La logique relative à l’ajustement brutal sur le marché immobilier britannique est assez simple: la baisse de la livre a entraîné une baisse du rendement pour les investisseurs non résidents. Dans le même temps l’anticipation d’un environnement économique dégradé incite à s’alléger sur les actifs britanniques en portefeuille.

Le problème est que le marché immobilier est par nature peu liquide. Quand un afflux massif de rachats arrive cette caractéristique fait qu’il n’est généralement pas facile et qu’il est long de trouver des acheteurs pour faire la contrepartie. Si les anticipations globales sont orientées à la baisse les acheteurs sont encore moins nombreux à vouloir acquérir des actifs qui sont chers, comme c’est le cas de l’immobilier. Personne n’a intérêt à se précipiter. Dès lors les sociétés immobilières se retrouvent coincées car elles ne disposent pas des moyens financiers pour payer les vendeurs de parts d’actifs immobiliers.   Elles ne trouvent pas non plus de contreparties pour mettre en place une transaction  Le système se bloque car il n’y a pas d’équilibre possible . C’est ce à quoi nous avons assisté.

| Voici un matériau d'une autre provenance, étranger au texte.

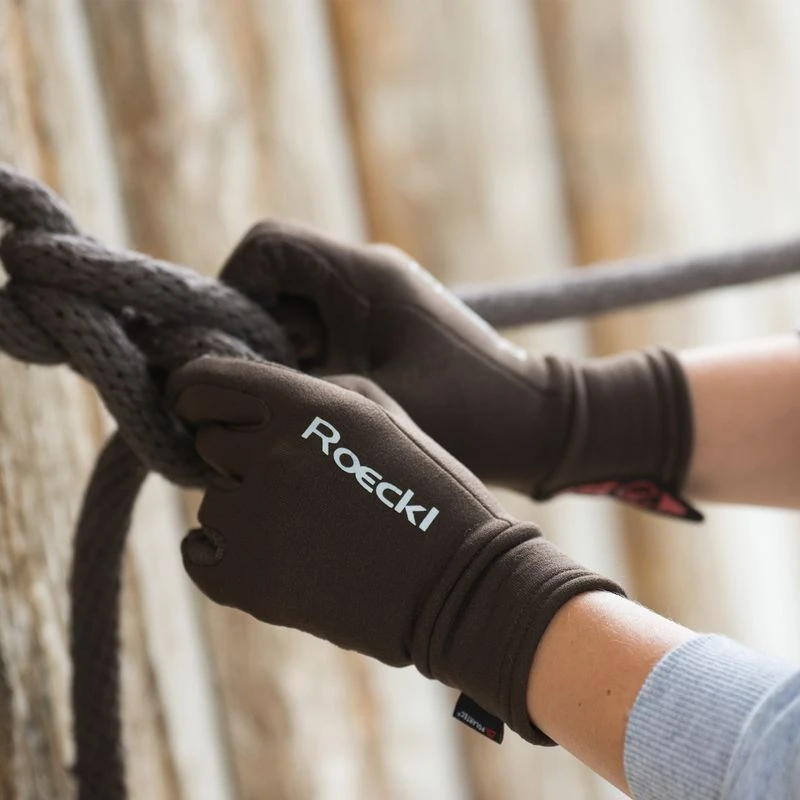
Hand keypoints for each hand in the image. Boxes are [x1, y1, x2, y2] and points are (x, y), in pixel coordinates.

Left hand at [170, 357, 622, 741]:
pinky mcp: (246, 582)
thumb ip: (302, 394)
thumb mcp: (378, 414)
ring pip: (213, 502)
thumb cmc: (426, 489)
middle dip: (241, 457)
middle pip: (209, 444)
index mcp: (305, 404)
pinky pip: (199, 553)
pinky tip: (280, 558)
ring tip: (312, 529)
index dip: (196, 394)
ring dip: (246, 511)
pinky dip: (226, 557)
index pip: (199, 383)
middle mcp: (271, 454)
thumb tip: (242, 403)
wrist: (459, 581)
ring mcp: (254, 521)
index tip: (199, 407)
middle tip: (298, 484)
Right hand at [218, 221, 697, 517]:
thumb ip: (295, 392)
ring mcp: (377, 304)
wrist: (538, 425)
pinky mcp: (384, 332)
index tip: (231, 350)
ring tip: (298, 402)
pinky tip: (322, 407)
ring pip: (294, 311)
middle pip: (272, 279)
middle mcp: (367, 278)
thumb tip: (226, 387)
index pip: (266, 246)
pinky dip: (307, 366)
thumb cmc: (470, 418)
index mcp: (364, 278)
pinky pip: (323, 334)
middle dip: (252, 333)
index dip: (231, 289)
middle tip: (264, 387)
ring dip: (280, 355)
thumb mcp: (372, 409)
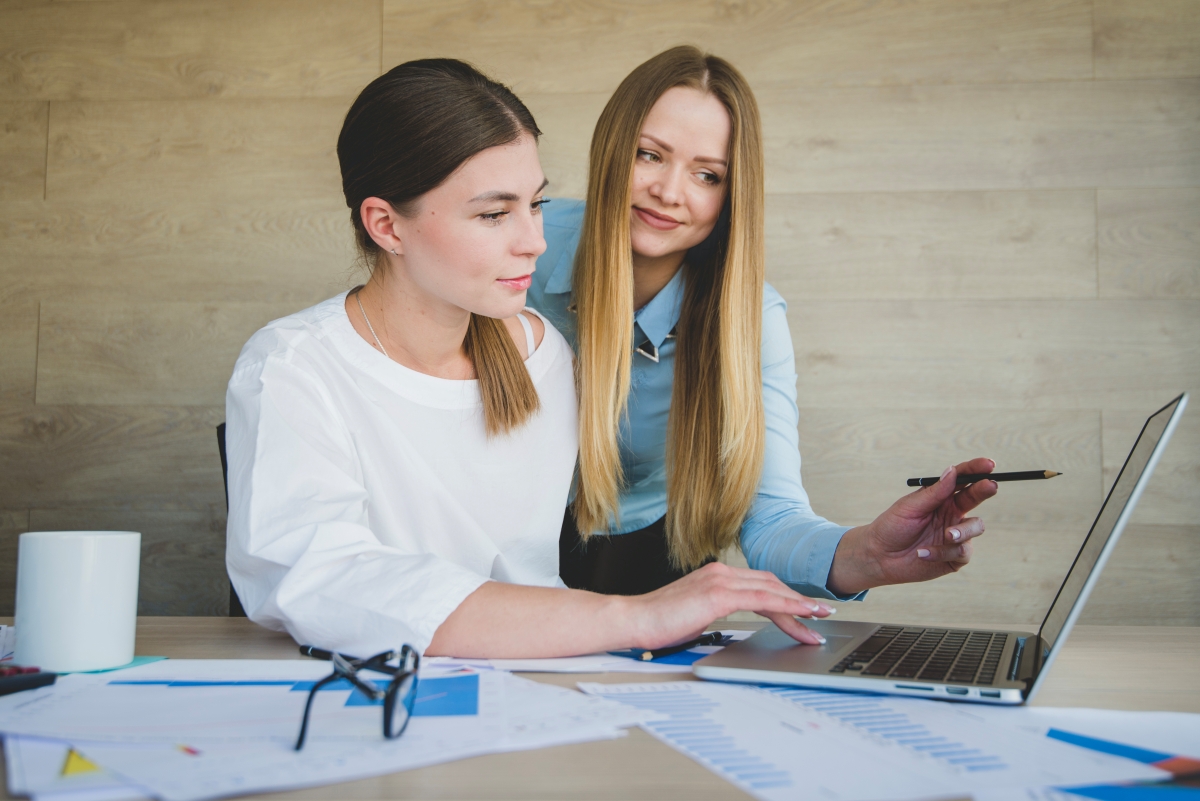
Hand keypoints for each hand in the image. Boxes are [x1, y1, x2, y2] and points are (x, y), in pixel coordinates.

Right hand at [627, 562, 834, 647]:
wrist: (633, 620)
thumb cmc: (658, 622)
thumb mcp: (695, 615)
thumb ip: (715, 612)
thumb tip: (733, 623)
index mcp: (716, 576)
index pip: (760, 583)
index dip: (786, 595)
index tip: (806, 608)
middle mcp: (721, 572)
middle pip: (771, 584)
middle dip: (800, 599)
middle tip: (823, 613)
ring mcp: (720, 581)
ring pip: (771, 590)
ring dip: (800, 604)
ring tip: (820, 617)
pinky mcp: (717, 594)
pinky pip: (761, 599)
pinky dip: (786, 606)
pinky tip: (802, 615)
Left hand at [827, 457, 998, 595]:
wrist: (879, 557)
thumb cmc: (892, 527)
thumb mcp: (910, 507)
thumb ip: (934, 492)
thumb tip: (953, 471)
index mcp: (942, 497)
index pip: (963, 479)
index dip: (976, 470)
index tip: (989, 464)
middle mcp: (952, 514)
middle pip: (976, 498)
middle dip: (984, 490)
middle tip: (990, 485)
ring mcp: (956, 535)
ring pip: (976, 527)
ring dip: (963, 530)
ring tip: (947, 534)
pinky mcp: (954, 557)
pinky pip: (962, 552)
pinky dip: (942, 552)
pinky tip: (923, 553)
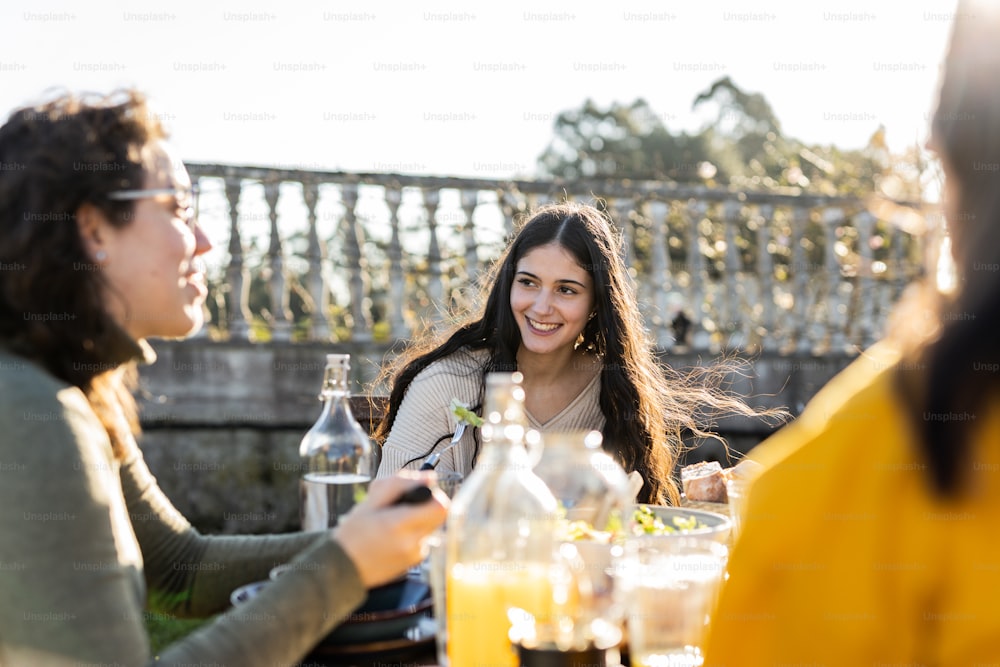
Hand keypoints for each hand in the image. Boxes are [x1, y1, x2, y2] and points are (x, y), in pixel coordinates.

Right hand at [333, 474, 447, 587]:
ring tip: (393, 521)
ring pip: (432, 525)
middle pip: (440, 514)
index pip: (440, 506)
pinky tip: (393, 535)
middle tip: (403, 505)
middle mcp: (412, 542)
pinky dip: (413, 532)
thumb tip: (428, 477)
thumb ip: (399, 484)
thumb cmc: (352, 535)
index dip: (433, 494)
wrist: (342, 568)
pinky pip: (424, 538)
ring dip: (418, 518)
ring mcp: (416, 554)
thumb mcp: (370, 502)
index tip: (418, 492)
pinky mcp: (415, 561)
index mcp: (399, 525)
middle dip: (425, 504)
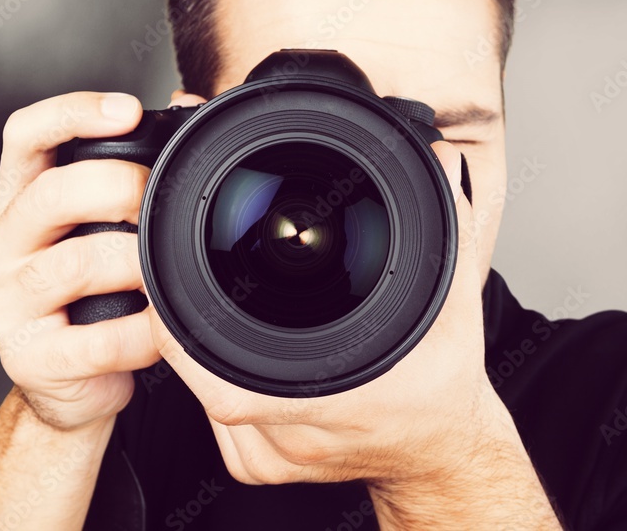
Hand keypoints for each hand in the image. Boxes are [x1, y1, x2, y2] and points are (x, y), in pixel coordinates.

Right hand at [0, 91, 161, 429]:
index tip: (129, 109)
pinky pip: (91, 341)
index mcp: (19, 200)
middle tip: (159, 201)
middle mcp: (2, 245)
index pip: (25, 135)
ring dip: (132, 263)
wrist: (74, 380)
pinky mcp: (27, 357)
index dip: (73, 113)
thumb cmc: (97, 290)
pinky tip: (161, 328)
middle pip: (49, 195)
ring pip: (68, 267)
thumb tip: (189, 103)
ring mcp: (6, 303)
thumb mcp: (106, 224)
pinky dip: (138, 333)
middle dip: (116, 187)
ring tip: (166, 270)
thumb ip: (137, 165)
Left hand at [148, 139, 559, 526]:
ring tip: (231, 312)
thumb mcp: (453, 298)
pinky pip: (212, 419)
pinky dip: (213, 377)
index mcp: (337, 401)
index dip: (184, 335)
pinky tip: (239, 352)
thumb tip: (432, 157)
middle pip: (206, 380)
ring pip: (203, 398)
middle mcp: (297, 439)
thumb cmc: (443, 382)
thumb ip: (446, 224)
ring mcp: (274, 459)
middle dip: (192, 321)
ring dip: (203, 349)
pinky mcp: (260, 469)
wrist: (441, 450)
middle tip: (197, 277)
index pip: (227, 383)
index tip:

Faut il laisser le système s’ajuster alors que la livre va continuer de baisser minant encore davantage le rendement des fonds? Cela peut alors être assez brutal. Ou faut il une intervention pour amortir le repli de l’ensemble du marché immobilier et éviter une panique? C’est la banque centrale qui peut intervenir car le gouvernement gère désormais les affaires courantes. La banque d’Angleterre est devenue plus active pour enrayer les chocs liés au Brexit. Elle va devoir continuer.